By Susan Milius
Tiny fossils a billion years old — the earliest ones yet found of complex cells outside the sea — give the first direct evidence that evolution in freshwater had already expanded beyond bacteria long before the first trilobite skittered through Paleozoic muck.
Fossilized bits less than a millimeter long from Scotland suggest that cells with nuclei were flourishing beyond the oceans, says Paul K. Strother of Boston College. Such cells distinguish one of the three major domains of life, the eukaryotes, which today range from elaborate microbes such as the schoolbook paramecium to all plants, fungi and animals.
The fossilized cells or masses of cells look eukaryotic because of features not known from bacteria, Strother and his colleagues report online April 13 in Nature.
For example, one fossil appears to be a mass with three lobes. Other finds show evidence of cell coverings splitting along a preformed biological zipper, or cells with protective coverings bearing complex patterns.
Equally complicated eurkaryotes had arisen in the seas a billion years ago. But fossil eukaryotes from freshwater mean that “our models of how life evolved on this planet should no longer just include the idea that everything was floating around in the ocean.” Strother says. “We really have to consider the [nonmarine] environments as a cradle of evolution.”
These freshwater eukaryote fossils are the earliest by a lot, says paleontologist Susannah Porter of the University of California, Santa Barbara, who mused about which example from 500 million years later would count as the runner-up. In Strother’s find, she says, “It’s exciting to see the cast of characters and to see they are pretty diverse and, in some cases, pretty complex.”
Some of these fossils had been sitting for decades on prepared slides at the University of Sheffield in England. Earlier interpretations dismissed them as more bacteria, Strother says. Inspired by the slides, he and his colleagues returned to the swath of ancient rock where the fossils were found along the northwest coast of Scotland, called the Torridonian, to collect more samples.
Some of the microfossils may even have survived exposure to air, Strother says. The rock shows signs of drying out, such as patterns of cracks and raindrop divots. And what look like fossilized protective cysts for cells may have allowed early experiments with terrestrial life. Bacterial mats had colonized land by a billion years ago, but what else might have lived there remains a matter of debate.
The Torridonian find stirred enthusiasm from researchers working with other lines of evidence suggesting that life outside the seas was doing fancy stuff back in this time. “I love it,” says evolutionary biologist Blair Hedges of Penn State University in University Park. Looking at rates of change in DNA in family trees of organisms, what’s called molecular clock data, convinced him at least a decade ago that early forms of fungi and plants were colonizing the supposedly rocky wasteland of terrestrial environments long before the traditionally recognized explosion of life-forms half a billion years ago.

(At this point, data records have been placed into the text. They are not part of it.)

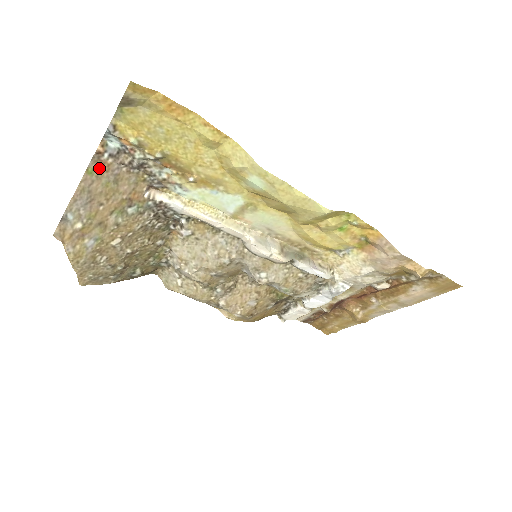
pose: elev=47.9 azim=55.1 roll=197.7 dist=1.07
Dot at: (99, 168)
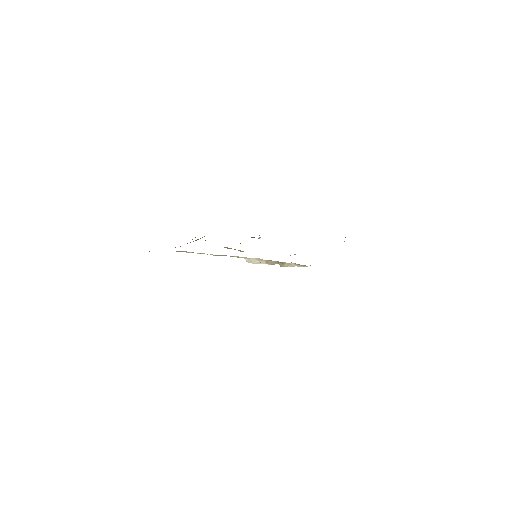
Dot at: occluded
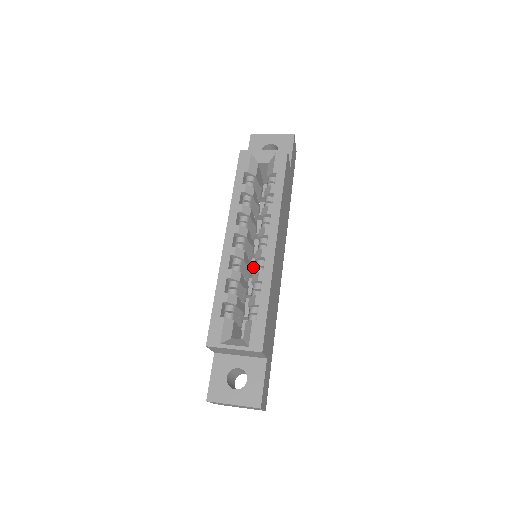
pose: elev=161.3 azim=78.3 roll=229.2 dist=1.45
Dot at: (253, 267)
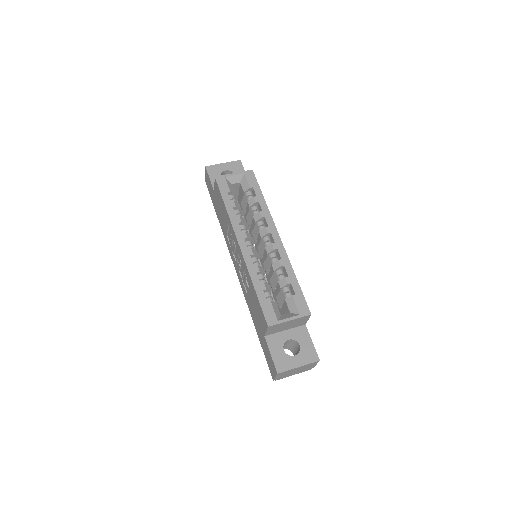
Dot at: occluded
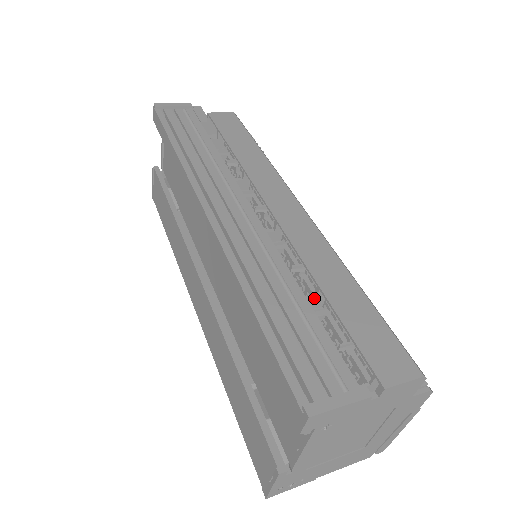
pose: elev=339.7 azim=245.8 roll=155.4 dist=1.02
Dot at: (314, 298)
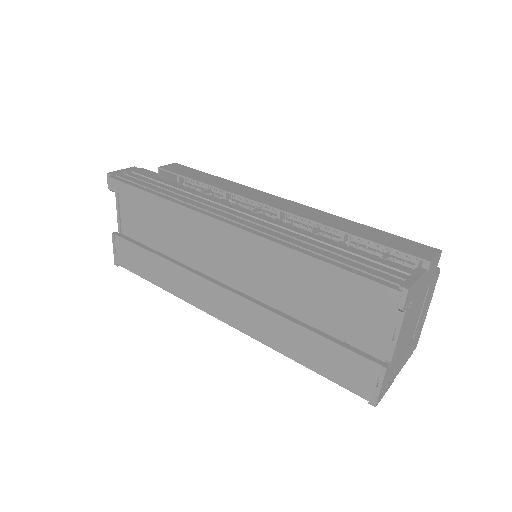
Dot at: (342, 242)
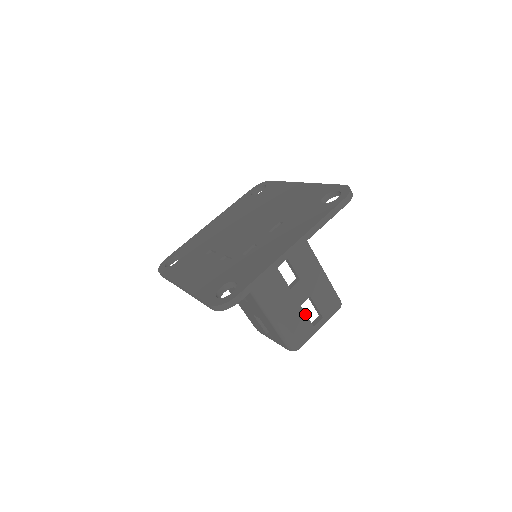
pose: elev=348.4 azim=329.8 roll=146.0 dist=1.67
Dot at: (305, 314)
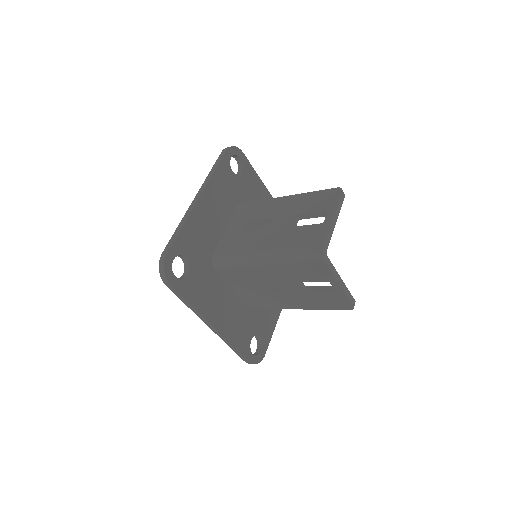
Dot at: (303, 227)
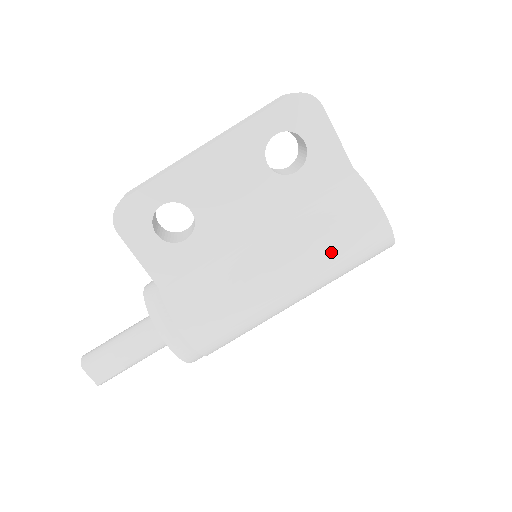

Paul Knauth of Arizona State University in Tempe has used biogeochemical data to argue that something besides bacteria was growing on land. He points to arguments that oceans were much more saline in this time. “It is possible that most Precambrian evolution of life was actually going on in the nonmarine — lakes, rivers, streams, soils,” he says. Exploring nonmarine deposits from this time, he adds, “is the new frontier.”